Desconfiança cresce em meio à crise da empresa
Mesmo com a explicação oficial, o clima entre consumidores segue de cautela. A reação se deve, em grande parte, ao histórico recente da companhia, que atravessa uma de suas maiores crises após a revelação de um escândalo contábil bilionário.
Na semana passada, a Comissão de Valores Mobiliários (CVM) anunciou novos desdobramentos da força-tarefa que investiga as irregularidades da Americanas.
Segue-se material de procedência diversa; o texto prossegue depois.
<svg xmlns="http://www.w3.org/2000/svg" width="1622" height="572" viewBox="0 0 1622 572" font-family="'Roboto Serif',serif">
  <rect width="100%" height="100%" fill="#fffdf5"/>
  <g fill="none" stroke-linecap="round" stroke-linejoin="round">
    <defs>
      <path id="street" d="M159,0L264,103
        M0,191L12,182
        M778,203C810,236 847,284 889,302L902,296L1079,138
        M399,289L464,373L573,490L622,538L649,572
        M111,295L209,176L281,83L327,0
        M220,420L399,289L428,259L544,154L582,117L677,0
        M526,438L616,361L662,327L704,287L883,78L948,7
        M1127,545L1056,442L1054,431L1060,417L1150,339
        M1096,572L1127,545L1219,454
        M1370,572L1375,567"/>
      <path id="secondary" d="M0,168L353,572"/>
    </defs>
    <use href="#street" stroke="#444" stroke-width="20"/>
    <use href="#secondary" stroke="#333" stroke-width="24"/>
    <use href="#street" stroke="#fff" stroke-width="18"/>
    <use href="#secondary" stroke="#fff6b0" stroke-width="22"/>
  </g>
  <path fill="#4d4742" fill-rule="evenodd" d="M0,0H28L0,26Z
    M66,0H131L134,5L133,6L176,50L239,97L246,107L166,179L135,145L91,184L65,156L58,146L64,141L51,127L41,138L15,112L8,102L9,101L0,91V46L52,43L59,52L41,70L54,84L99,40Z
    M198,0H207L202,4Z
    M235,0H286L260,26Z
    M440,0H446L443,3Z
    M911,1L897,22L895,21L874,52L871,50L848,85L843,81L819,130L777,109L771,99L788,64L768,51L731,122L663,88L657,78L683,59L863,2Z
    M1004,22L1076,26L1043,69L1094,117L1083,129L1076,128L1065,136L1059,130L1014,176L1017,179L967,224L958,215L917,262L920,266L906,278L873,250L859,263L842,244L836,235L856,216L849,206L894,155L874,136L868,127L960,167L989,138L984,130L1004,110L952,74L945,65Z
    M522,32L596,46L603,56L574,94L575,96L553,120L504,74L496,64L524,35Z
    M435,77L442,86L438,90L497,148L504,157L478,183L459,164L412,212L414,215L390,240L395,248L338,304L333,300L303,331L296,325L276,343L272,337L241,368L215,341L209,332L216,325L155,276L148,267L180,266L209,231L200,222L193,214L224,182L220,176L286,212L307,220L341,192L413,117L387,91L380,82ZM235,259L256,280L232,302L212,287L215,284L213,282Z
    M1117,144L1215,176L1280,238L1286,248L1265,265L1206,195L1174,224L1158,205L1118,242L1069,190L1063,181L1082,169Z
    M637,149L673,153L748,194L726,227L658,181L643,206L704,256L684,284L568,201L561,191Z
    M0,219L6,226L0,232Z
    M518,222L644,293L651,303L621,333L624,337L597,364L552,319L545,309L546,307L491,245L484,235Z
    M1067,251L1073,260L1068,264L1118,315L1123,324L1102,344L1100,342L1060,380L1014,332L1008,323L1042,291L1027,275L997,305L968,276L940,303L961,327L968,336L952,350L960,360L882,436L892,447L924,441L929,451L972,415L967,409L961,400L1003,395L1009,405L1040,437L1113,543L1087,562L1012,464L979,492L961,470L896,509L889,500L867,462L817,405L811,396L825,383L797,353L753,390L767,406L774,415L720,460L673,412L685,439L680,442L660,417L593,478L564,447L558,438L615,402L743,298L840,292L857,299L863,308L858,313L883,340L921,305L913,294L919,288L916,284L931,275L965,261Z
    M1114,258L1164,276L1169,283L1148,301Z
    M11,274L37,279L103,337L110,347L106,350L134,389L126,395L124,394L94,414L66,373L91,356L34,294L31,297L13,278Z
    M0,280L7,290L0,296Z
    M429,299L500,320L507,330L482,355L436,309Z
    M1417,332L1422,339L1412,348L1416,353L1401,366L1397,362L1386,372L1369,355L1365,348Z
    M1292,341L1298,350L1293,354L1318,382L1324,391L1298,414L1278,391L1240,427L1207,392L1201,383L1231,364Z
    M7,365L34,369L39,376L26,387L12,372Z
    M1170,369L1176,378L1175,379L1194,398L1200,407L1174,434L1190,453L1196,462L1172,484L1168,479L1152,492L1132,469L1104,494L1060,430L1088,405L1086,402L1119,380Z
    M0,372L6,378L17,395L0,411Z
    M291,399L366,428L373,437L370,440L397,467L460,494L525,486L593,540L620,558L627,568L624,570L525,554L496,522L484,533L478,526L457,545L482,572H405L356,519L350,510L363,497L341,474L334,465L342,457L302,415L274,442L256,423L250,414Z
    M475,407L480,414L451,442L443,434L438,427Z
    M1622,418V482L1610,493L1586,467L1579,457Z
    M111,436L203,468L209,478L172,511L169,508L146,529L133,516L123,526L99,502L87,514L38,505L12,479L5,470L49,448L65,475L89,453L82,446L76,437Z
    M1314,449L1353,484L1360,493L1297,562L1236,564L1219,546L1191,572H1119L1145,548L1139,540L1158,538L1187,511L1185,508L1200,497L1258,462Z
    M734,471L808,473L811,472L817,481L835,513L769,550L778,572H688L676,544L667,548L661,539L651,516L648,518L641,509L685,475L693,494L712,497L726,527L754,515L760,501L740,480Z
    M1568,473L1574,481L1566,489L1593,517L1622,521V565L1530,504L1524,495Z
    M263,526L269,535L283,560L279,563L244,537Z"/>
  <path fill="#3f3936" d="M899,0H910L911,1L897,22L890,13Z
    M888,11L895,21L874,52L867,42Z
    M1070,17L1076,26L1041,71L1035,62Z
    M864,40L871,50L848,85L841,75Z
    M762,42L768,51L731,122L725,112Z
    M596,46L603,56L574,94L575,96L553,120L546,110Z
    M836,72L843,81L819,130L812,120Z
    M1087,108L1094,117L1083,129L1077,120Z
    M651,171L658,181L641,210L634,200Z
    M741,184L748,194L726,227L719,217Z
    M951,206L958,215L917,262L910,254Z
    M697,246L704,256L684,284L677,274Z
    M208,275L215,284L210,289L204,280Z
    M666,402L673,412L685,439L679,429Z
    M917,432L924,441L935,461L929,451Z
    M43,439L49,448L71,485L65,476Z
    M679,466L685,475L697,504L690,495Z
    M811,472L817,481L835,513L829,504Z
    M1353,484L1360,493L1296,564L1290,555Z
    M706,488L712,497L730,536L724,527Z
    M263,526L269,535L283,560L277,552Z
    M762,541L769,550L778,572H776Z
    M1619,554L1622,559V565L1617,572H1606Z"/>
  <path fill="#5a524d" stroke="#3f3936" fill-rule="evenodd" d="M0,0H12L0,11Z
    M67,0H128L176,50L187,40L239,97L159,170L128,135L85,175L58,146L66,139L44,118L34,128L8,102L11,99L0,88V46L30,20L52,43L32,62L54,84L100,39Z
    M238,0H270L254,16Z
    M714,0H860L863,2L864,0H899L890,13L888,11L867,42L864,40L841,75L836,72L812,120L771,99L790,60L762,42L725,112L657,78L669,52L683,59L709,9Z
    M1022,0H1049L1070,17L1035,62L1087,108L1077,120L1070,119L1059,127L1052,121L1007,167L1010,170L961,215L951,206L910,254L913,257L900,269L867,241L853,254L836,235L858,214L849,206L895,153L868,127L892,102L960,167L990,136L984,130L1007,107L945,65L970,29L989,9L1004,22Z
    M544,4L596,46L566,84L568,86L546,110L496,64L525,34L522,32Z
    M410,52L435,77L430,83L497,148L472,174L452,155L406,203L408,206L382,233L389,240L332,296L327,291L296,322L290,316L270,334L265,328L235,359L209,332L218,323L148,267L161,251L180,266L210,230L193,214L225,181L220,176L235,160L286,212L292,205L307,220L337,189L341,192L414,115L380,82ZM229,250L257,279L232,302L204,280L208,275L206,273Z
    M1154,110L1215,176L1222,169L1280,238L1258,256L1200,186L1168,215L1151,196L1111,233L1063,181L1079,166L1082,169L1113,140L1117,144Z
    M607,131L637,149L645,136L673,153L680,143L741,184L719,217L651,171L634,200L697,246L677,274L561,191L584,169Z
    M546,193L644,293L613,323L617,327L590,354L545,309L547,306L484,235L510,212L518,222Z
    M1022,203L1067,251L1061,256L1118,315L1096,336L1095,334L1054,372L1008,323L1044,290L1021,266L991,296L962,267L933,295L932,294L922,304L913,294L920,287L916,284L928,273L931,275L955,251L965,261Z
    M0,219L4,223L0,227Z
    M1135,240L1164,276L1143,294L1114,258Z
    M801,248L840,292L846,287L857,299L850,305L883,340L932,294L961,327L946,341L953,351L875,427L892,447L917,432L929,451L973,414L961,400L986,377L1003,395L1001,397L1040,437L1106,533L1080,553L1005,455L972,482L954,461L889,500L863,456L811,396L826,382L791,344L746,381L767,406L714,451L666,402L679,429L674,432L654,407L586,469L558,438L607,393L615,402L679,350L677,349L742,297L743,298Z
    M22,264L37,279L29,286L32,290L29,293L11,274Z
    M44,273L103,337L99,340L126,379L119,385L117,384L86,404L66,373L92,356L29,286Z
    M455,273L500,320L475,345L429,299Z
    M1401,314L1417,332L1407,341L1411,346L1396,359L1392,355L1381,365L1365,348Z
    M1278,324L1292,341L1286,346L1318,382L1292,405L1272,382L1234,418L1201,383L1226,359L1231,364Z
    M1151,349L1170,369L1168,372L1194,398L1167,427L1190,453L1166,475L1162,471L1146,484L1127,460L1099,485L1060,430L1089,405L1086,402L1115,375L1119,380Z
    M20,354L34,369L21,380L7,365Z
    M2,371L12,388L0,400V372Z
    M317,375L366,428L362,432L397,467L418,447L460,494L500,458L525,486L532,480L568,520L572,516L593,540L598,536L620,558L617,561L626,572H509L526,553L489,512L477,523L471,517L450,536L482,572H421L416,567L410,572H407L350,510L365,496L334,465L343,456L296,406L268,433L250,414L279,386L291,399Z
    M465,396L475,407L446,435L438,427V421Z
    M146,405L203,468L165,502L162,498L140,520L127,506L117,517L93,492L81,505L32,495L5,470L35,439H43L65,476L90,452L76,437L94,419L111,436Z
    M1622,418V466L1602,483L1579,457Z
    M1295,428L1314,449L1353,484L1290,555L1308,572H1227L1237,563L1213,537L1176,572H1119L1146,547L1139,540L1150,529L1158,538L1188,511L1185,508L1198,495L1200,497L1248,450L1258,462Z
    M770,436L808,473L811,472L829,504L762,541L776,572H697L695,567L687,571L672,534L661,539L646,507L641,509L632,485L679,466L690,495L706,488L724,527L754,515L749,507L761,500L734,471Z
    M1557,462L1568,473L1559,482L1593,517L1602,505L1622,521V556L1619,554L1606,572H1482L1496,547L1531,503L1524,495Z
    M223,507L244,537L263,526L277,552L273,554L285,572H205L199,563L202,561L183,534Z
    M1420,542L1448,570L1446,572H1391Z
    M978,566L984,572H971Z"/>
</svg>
O órgão abriu dois novos inquéritos administrativos e concluiu uma das apurações, passando a formular acusações formais contra a companhia e ex-executivos.
Segundo a CVM, as chamadas “inconsistências contábeis” reveladas em janeiro de 2023 foram, na verdade, resultado de uma complexa fraude, com o objetivo de manipular resultados financeiros e sustentar artificialmente a valorização das ações da empresa ao longo dos anos.
As novas investigações miram, entre outros pontos, a atuação de bancos, intermediários financeiros e o cumprimento dos deveres fiduciários de membros dos conselhos de administração e fiscal da companhia e de empresas do antigo grupo, como a B2W.
Em Campinas, a rede já fechou outras unidades nos últimos anos, o que contribui para o receio de consumidores diante de qualquer sinal de interrupção nas atividades. Especialistas avaliam que, mesmo com o processo de recuperação judicial em curso, a Americanas segue ajustando sua rede física, priorizando lojas consideradas mais rentáveis ou estratégicas.